(Beginning of Dataset content)
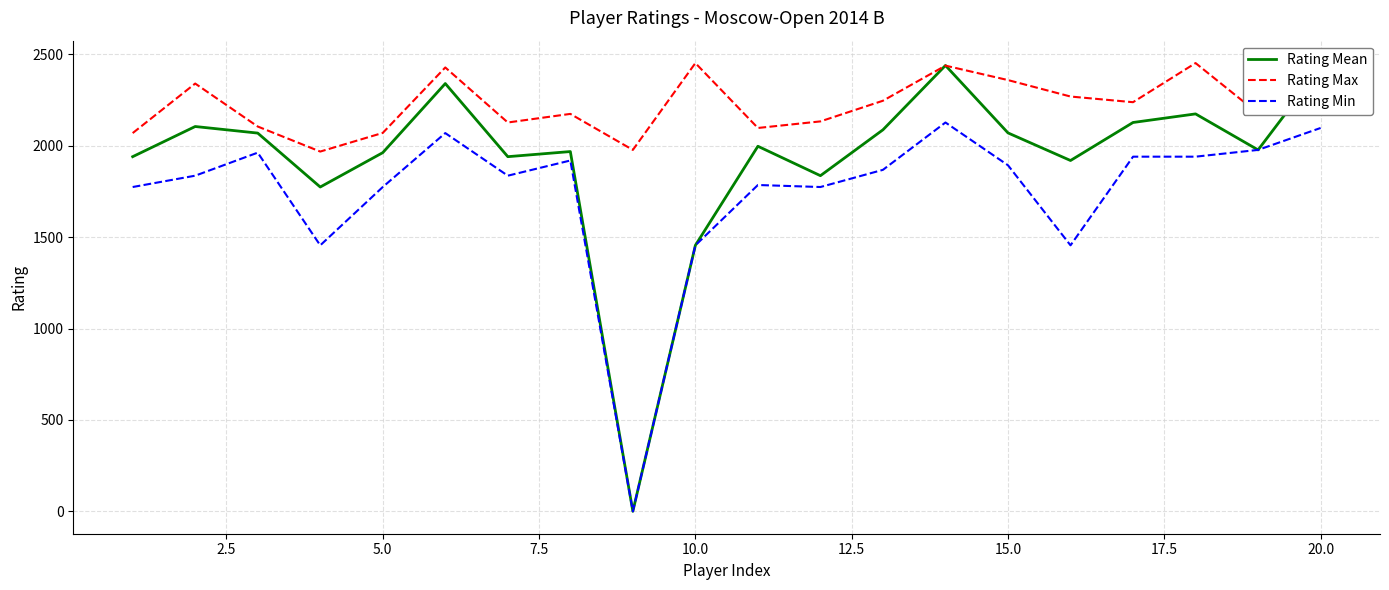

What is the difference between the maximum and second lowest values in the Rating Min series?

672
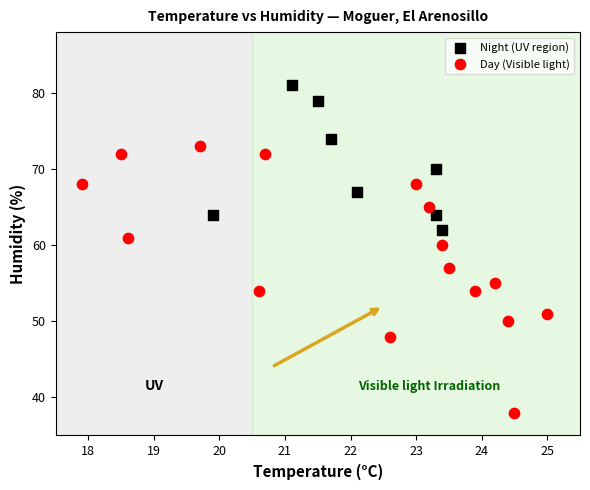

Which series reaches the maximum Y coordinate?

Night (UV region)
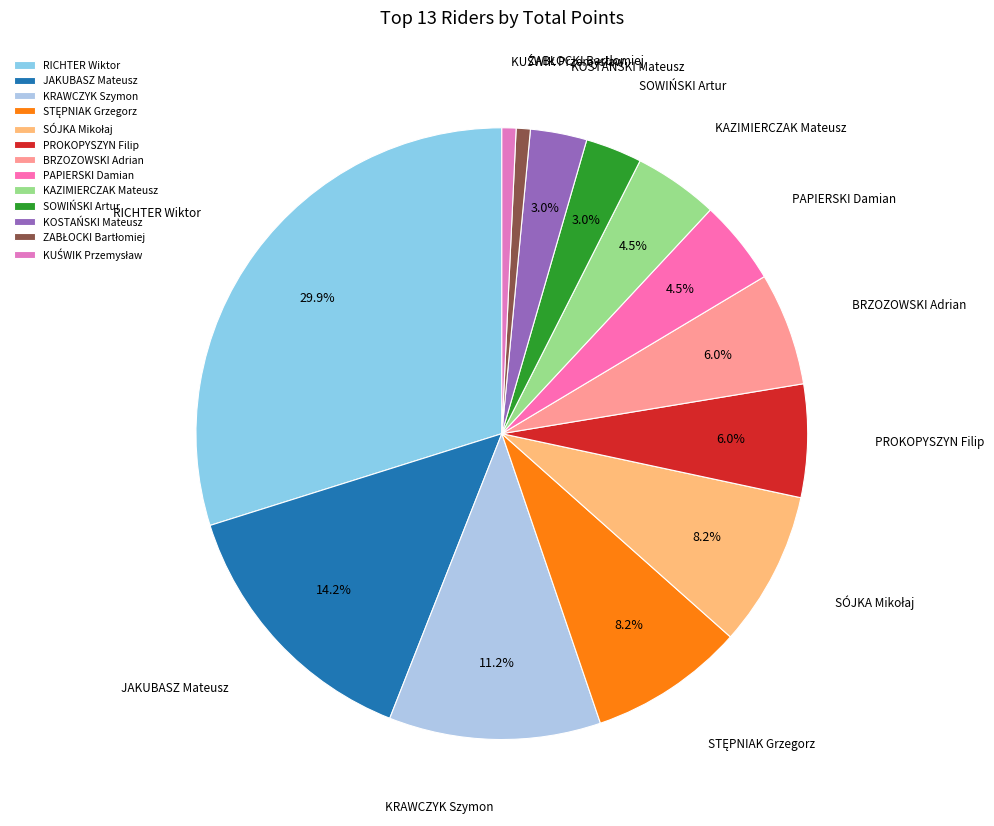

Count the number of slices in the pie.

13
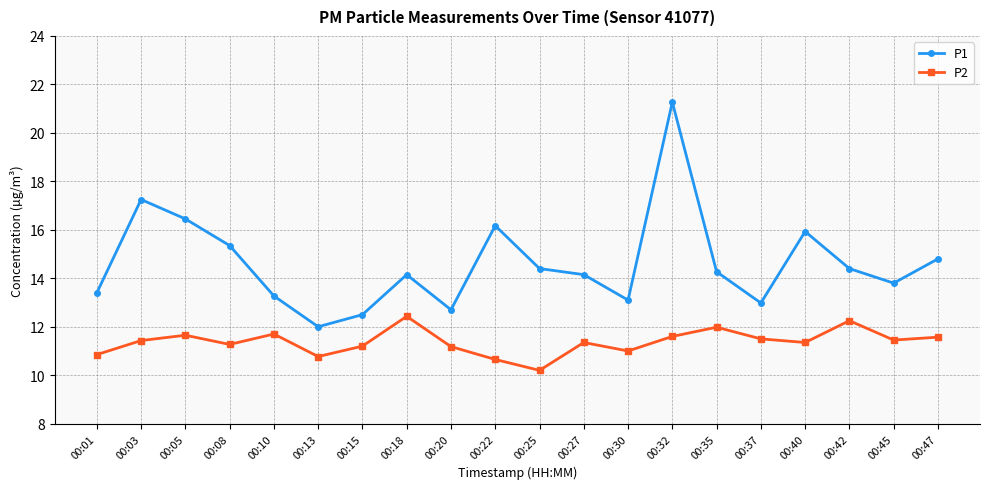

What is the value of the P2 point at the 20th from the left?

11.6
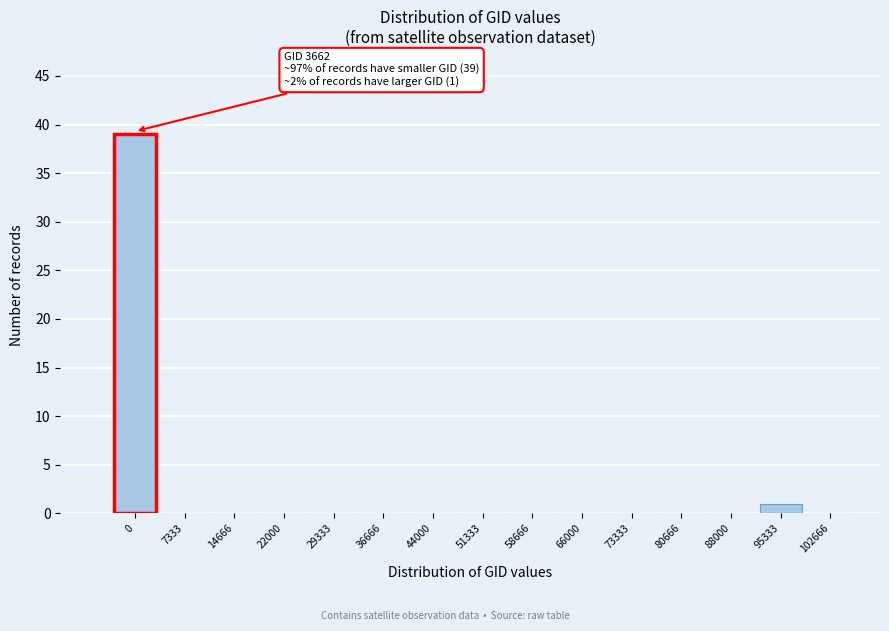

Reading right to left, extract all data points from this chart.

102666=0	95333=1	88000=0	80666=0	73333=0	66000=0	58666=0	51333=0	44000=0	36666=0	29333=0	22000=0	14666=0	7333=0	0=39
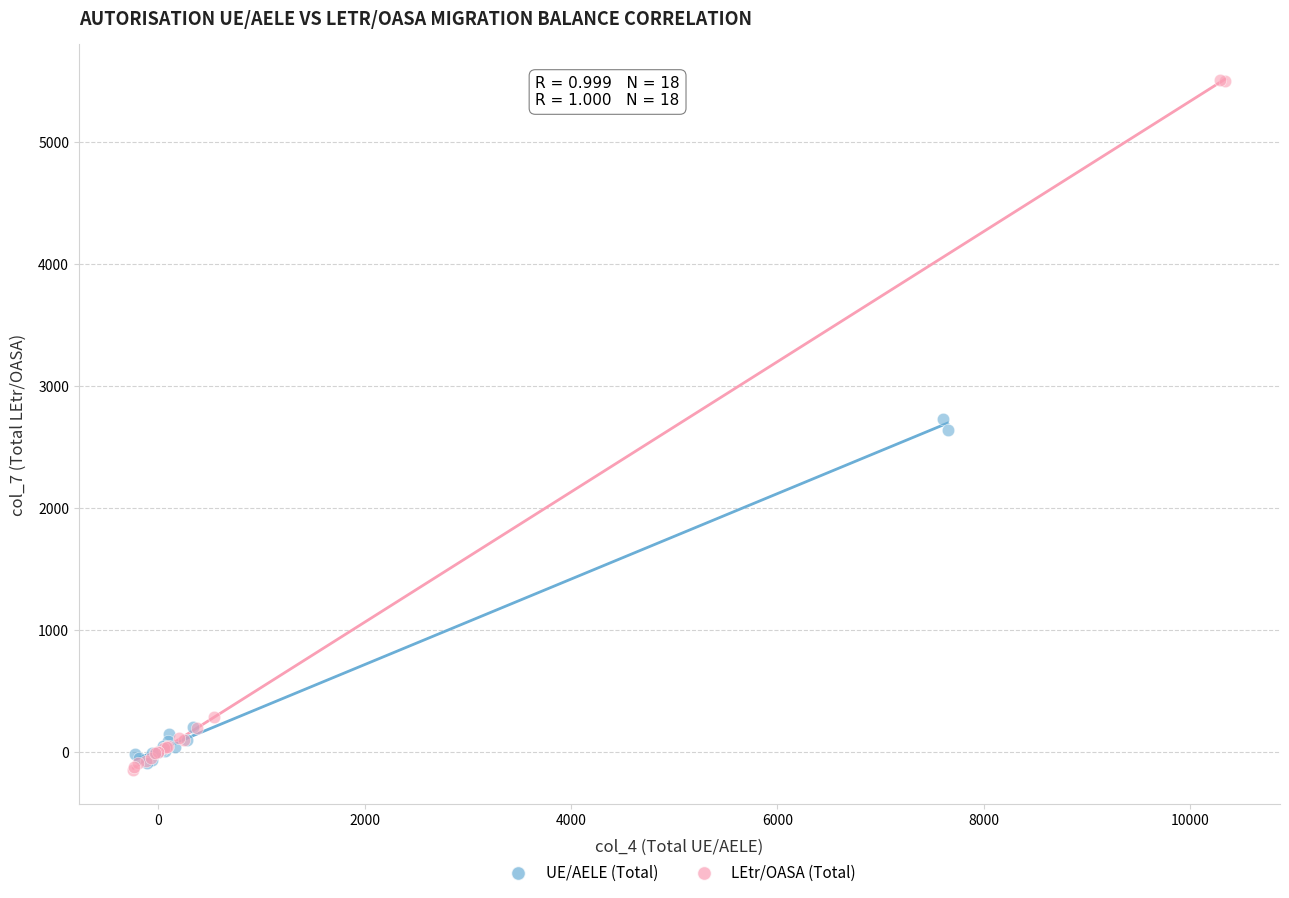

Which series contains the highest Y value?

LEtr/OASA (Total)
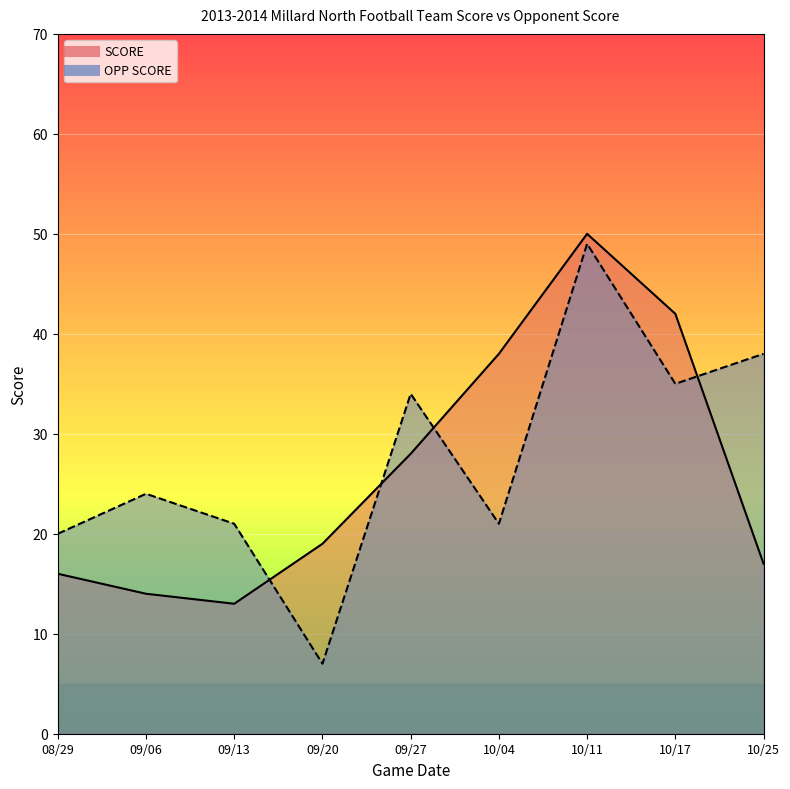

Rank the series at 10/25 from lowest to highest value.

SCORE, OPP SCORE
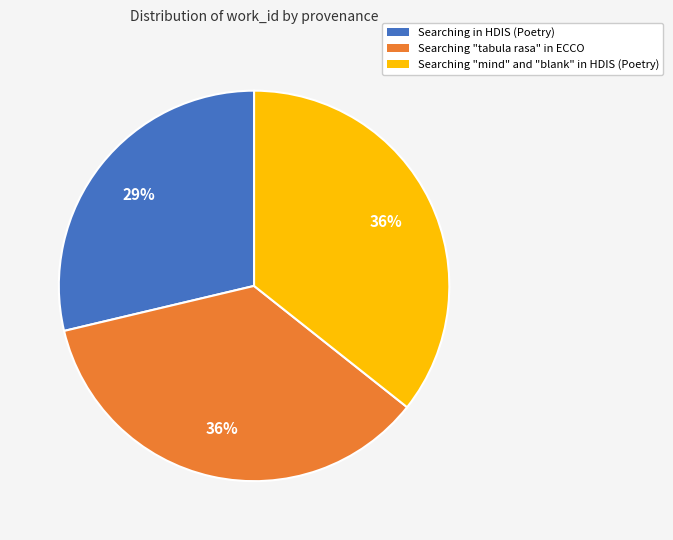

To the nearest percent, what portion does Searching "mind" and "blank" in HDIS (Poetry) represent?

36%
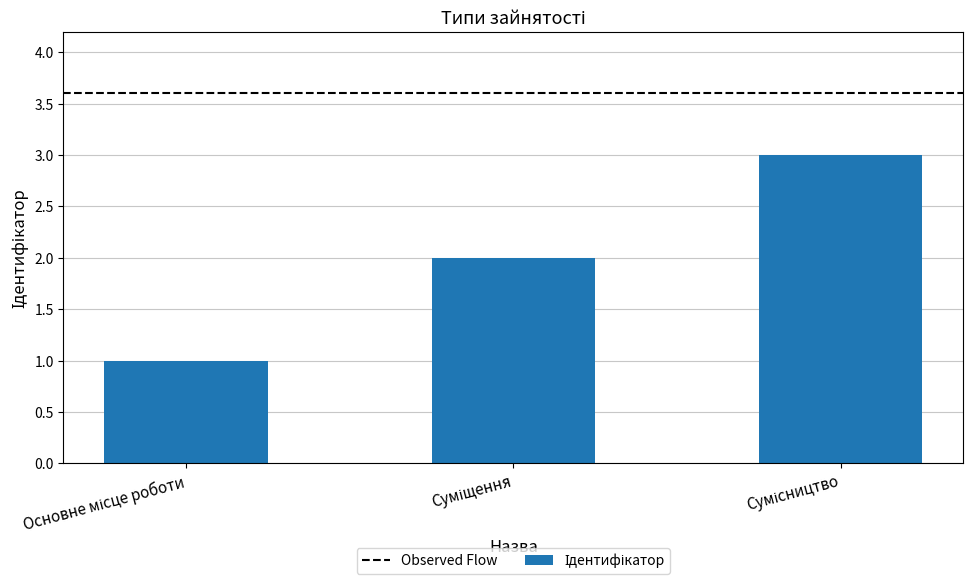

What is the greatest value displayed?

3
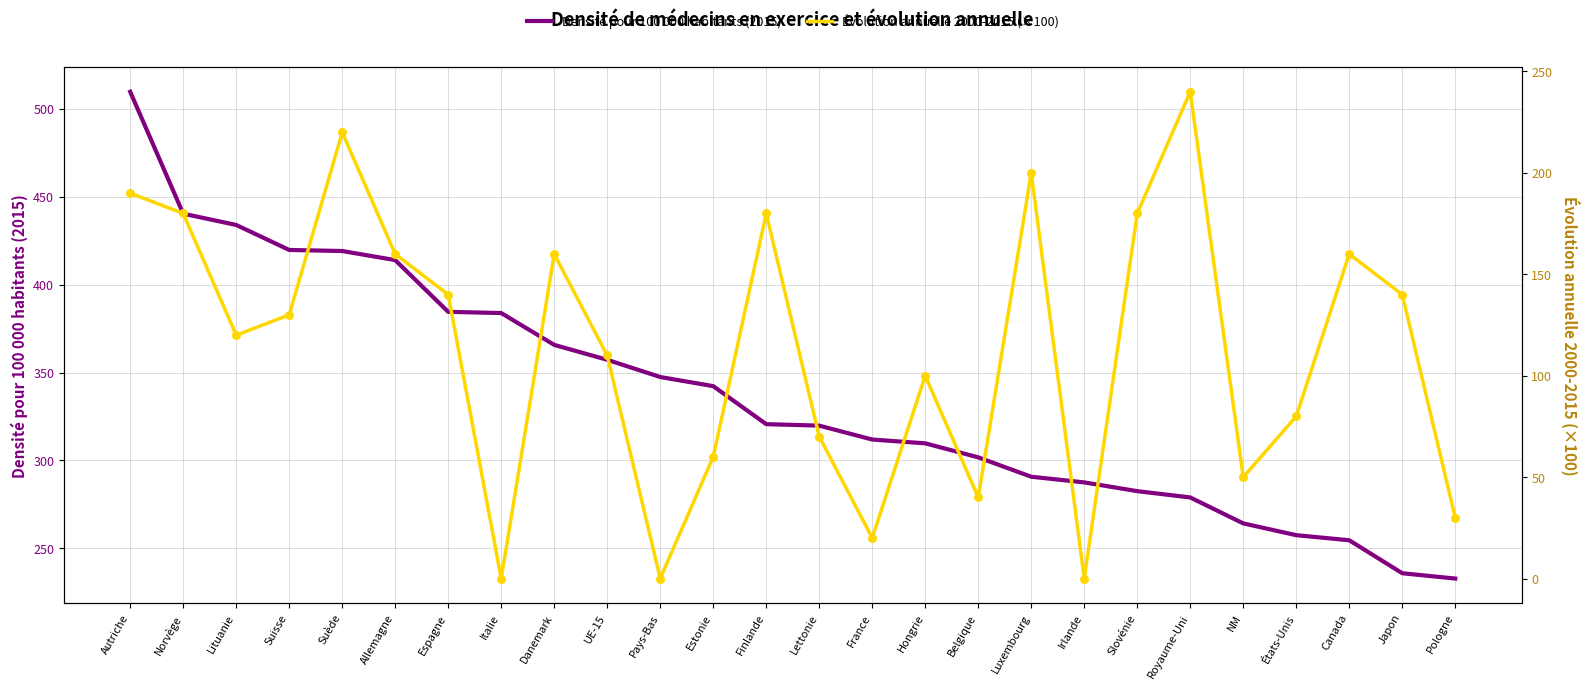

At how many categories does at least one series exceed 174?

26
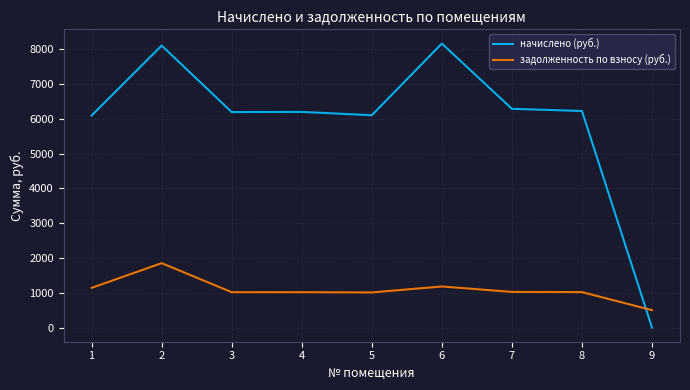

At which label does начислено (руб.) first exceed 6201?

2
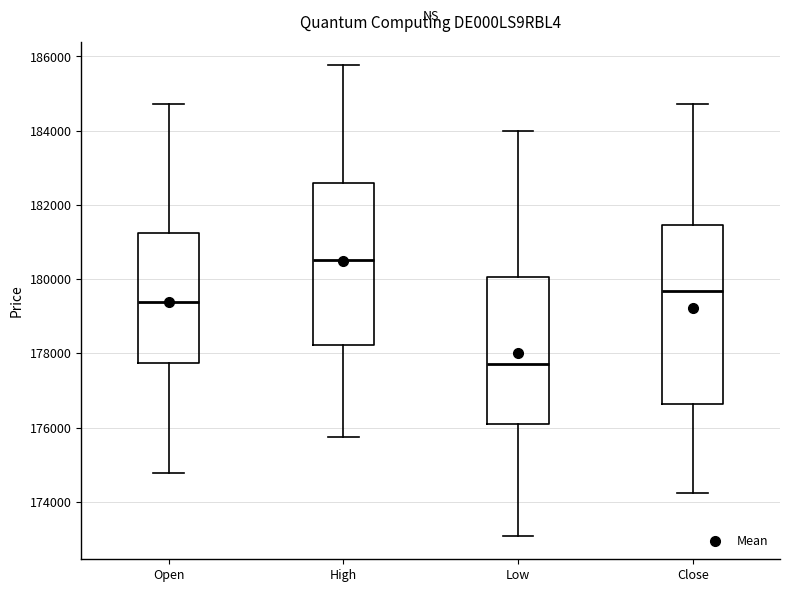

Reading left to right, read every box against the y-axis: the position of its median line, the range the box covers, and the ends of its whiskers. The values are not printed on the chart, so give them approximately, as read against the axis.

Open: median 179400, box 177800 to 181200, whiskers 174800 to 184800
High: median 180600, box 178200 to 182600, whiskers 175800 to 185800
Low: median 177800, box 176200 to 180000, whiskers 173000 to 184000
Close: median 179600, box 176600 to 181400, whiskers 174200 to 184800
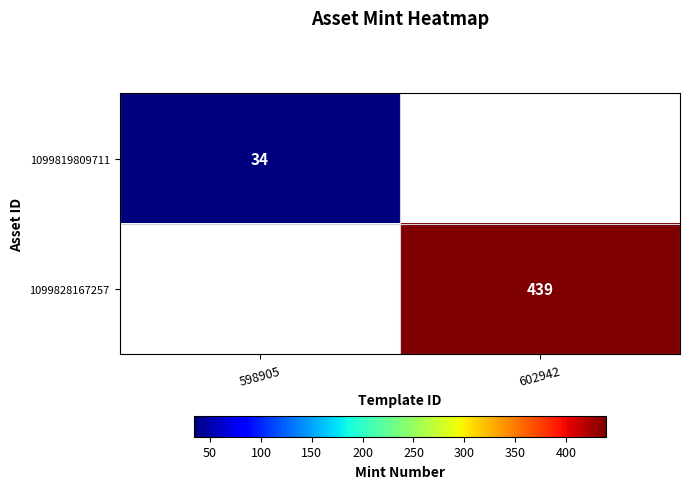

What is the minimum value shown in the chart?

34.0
(End of Dataset content)
__Exercise instructions__
Write out every one of the records above word for word, leaving out the pictures.

__Task response__
What is the difference between the maximum and second lowest values in the Rating Min series?

672

Which series reaches the maximum Y coordinate?

Night (UV region)

Count the number of slices in the pie.

13

What is the value of the P2 point at the 20th from the left?

11.6

Reading right to left, extract all data points from this chart.

102666=0	95333=1	88000=0	80666=0	73333=0	66000=0	58666=0	51333=0	44000=0	36666=0	29333=0	22000=0	14666=0	7333=0	0=39

Which series contains the highest Y value?

LEtr/OASA (Total)

Rank the series at 10/25 from lowest to highest value.

SCORE, OPP SCORE

To the nearest percent, what portion does Searching "mind" and "blank" in HDIS (Poetry) represent?

36%

What is the greatest value displayed?

3

At how many categories does at least one series exceed 174?

26

At which label does начислено (руб.) first exceed 6201?

2

Reading left to right, read every box against the y-axis: the position of its median line, the range the box covers, and the ends of its whiskers. The values are not printed on the chart, so give them approximately, as read against the axis.

Open: median 179400, box 177800 to 181200, whiskers 174800 to 184800
High: median 180600, box 178200 to 182600, whiskers 175800 to 185800
Low: median 177800, box 176200 to 180000, whiskers 173000 to 184000
Close: median 179600, box 176600 to 181400, whiskers 174200 to 184800

What is the minimum value shown in the chart?

34.0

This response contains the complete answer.